Xbox One is not dead yet
I remain optimistic on Microsoft Corporation (NASDAQ:MSFT) going forward. I don’t really anticipate the company to cut prices on the Xbox One until the first or second quarter of 2014. I believe that the company will take advantage of the pent-up demand for its console product in the very early stages of its launch then promptly cut prices to a level that’s similar to the PlayStation 4. This puts Sony Corporation (ADR) (NYSE:SNE) in the awkward position of earnings lower gross-margins that cannot be made up for with higher unit sales. Sony won the consumers, and Microsoft won the heart of shareholders, it’s a twisted turn of events.
Going forward, I believe that the Xbox One could be a compelling home entertainment console even with the additional $100 price tag. This is driven by the fact that it’s currently the top-selling product in Amazon’s video gaming section of the website.
Currently the PlayStation 4 is in the number 3 spot, which implies that while Microsoft Corporation (NASDAQ:MSFT) did an awful job of managing its public relations, at the very least the company hasn’t fallen out of the good graces of its loyal customer base. Currently the Xbox 360 has 47% market share and is by far the most popular console. I didn’t think that the loyal customer base would get up and leave just because the product is a $100 more than PlayStation 4, has to be connected to internet, and wouldn’t support used games. But thankfully, due to its recent changes in policy, the only thing gamers have to gripe about is the $100 extra it costs to buy a Xbox One.
Biggest advantage of Xbox One
We know that the Xbox One will come with three operating systems preloaded onto the console. Of the three operating system’s there’s one that looks distinctly similar to the Windows 8 operating system. Engadget speculates on the operating system, but admits to not knowing how much of the Windows 8 Metro experience will be carried over to the XBox One.
While some opponents of the operating system argue that it drains system memory and lowers the power of the gaming system, I think that it’s possible for the console manufacturer (Microsoft) to re-coup the lost opportunity in gaming performance through sales of applications within the Windows Store. I believe that there’s a very real possibility of the XBox One becoming an alternative computer.
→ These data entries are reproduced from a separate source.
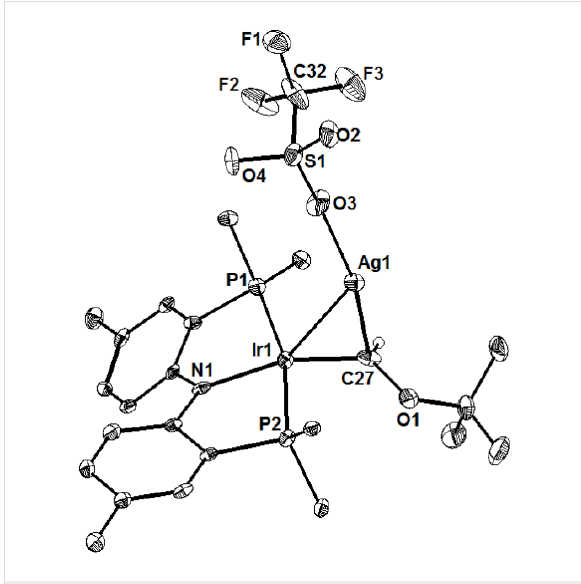
Figure 3: Single-crystal X-ray structure of a silver(I) triflate adduct of (PNP)Ir ═ C(H)O t -Bu with most H atoms and phosphine substituents (except ipso carbon atoms) omitted for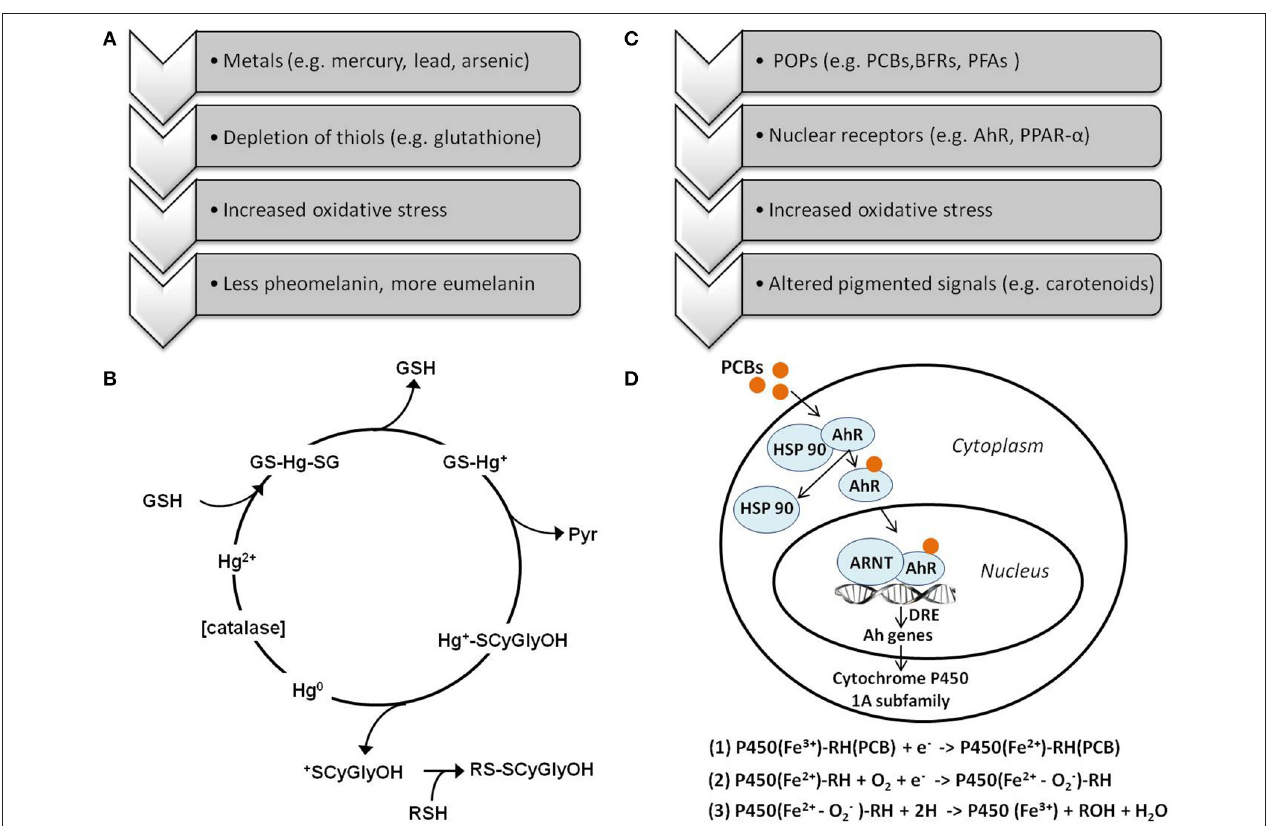
FIGURE 2 | (A) Simplistic diagram of the hypothetical links among heavy metals, oxidative stress, and coloration via the glutathione pathway; (B) Schema of the catalytic cycle for the depletion of the cellular glutathione pool by mercury, proposed on the basis of mass spectrometric behavior, and biochemical evidence (reprinted from ( Rubino et al., 2006) with permission from Elsevier); GSH, glutathione; GS-Hg + , mono-S-glutathionyl-mercury(II); Hg, mercury; CSCyGlyOH, oxidized cysteinyl-glycine; Hg + -SCyGlyOH, mercury(II)-cysteinyl-glycine conjugate; Pyr, pyroglutamic acid; RSH, thiols; (C) Simplistic diagram of the hypothetical links among persistent organic pollutants (POPs), oxidative stress, and coloration. Different classes of POPs can generate oxidative stress via binding with specific cellular receptors, including the aryl hydrocarbon receptor (AhR), and proliferator-activated receptor-alpha (PPAR- α ); (D) Schema of the effects of dioxin-like pollutants (e.g., co-planar PCBs, PBDEs) via induction of the cytochrome P450 pathway (adapted from Regoli and Giuliani, 2014) which induces uncoupling of the catalytic cycle of the cytochrome P450 1A subfamily allowing the heme iron within the active site of this enzyme complex to undergo cycles of oxidation and reduction, and act as a Fenton catalyst generating free radicals—AhR, aryl hydrocarbon receptor; Ah, aryl hydrocarbon genes (e.g., CYP1A , CYP1B ); HSP 90, heat shock protein 90; ARNT, aryl hydrocarbon receptor nuclear translocator; DRE, dioxin responsive element. Different classes of pollutants can act on the same cellular targets altering the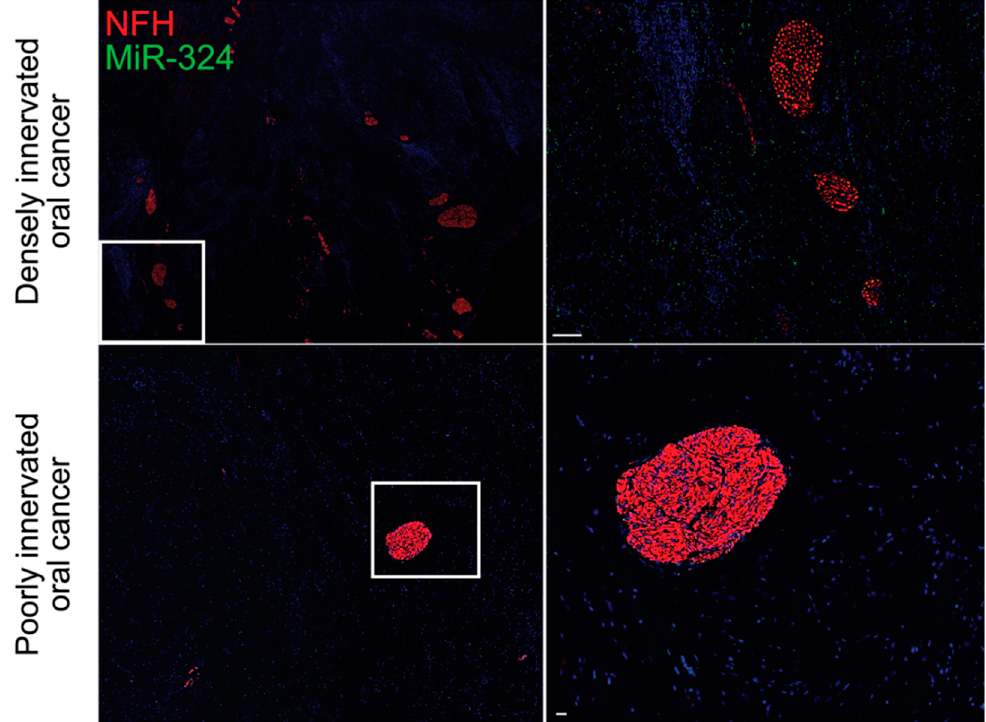
Figure 2. MiR-324 is enriched in densely innervated oral tumors. MiR-324 promotes neuritogenesis within oral tumors, as evidenced by the increased amount of miR-324 in the densely innervated oral tumors (top) when compared with the poorly innervated oral tumors (bottom). Data are original to this manuscript. NFH, neurofilament H. Top scale bar is 100 μ m. Bottom scale bar is 30 μ m.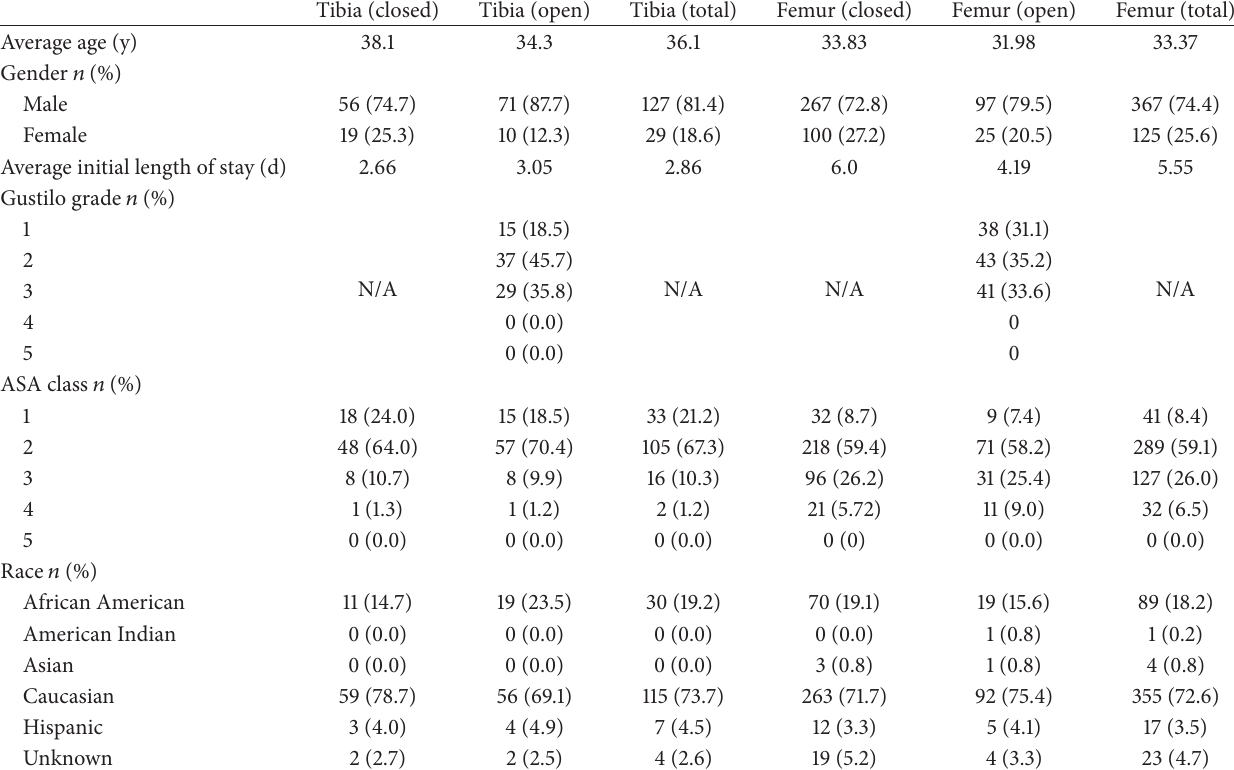
Table 1: Demographic information for patients with tibia and femur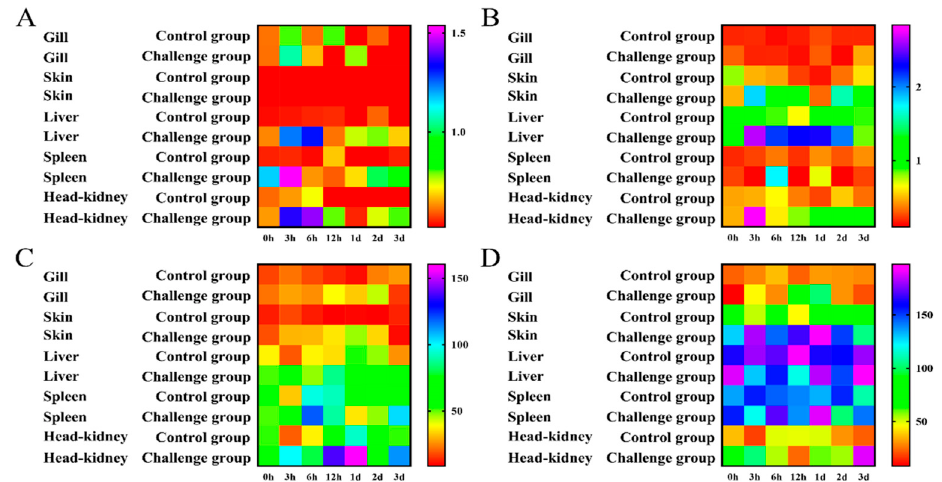
Figure 3. Enzyme activities of ACP ( A ), AKP ( B ), SOD ( C ) and LZM ( D ) were detected in gill, skin, liver, spleen and head kidney after infection with C. irritans (0 h, 3 h, 6 h, 12 h, 1 d, 2 d and 3 d). The heatmap was constructed using Graphpad Prism 5.0 software.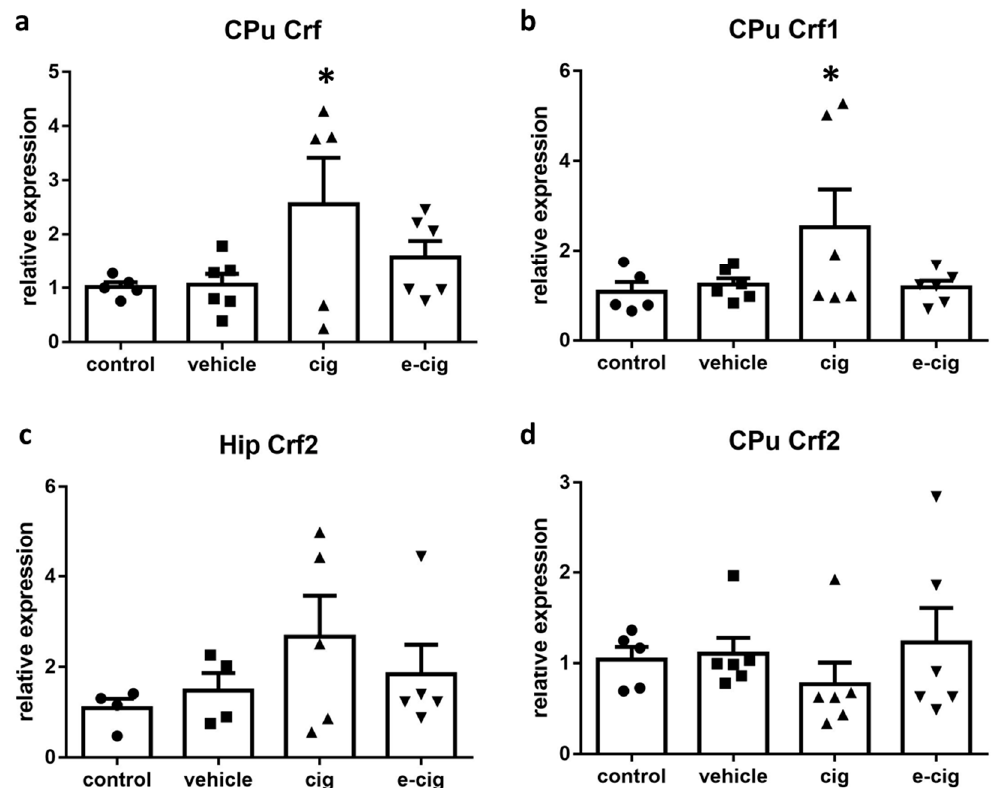
Figure 2. Relative mRNA levels of Crf ( a ), Crf1 ( b ), or Crf2 ( c , d ) after e-cigarette (e-cig, downward triangle) or cigarette (cig, upward triangle) exposure with respect to the exposure to air (control, circle) or the e-cigarette administration vehicle (vehicle, square). The results displayed in panels ( a , b , d ) were obtained in the CPu, while panel c shows the results obtained in the hippocampus. The mice were exposed to cigarettes or e-cigarettes for 7 weeks, followed by a 60-day withdrawal. n = 4–6 for each group. *: p < 0.05 in the Planned Comparison vs. control. Hip: hippocampus, CPu: caudate-putamen.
I also think that the Xbox live subscription membership is going to come in handy as it will be giving users two free games per month. This will drain the demand for GameStop Corp. (NYSE:GME)’s used games. Currently the Xbox live user-base could be estimated to be 67 million (based on life-time console sales), and of that amount there are 40 million Xbox live subscribers. Interestingly enough there are more Xbox live subscribers than there are Netflix, Inc. (NASDAQ:NFLX) subscribers, and believe me, a Netflix, Inc. (NASDAQ:NFLX) subscription buys a lot. So we can only imagine the potential of this subscription driven business model. It will most likely have greater economies of scale over Sony Corporation (ADR) (NYSE:SNE)’s PlayStation Plus.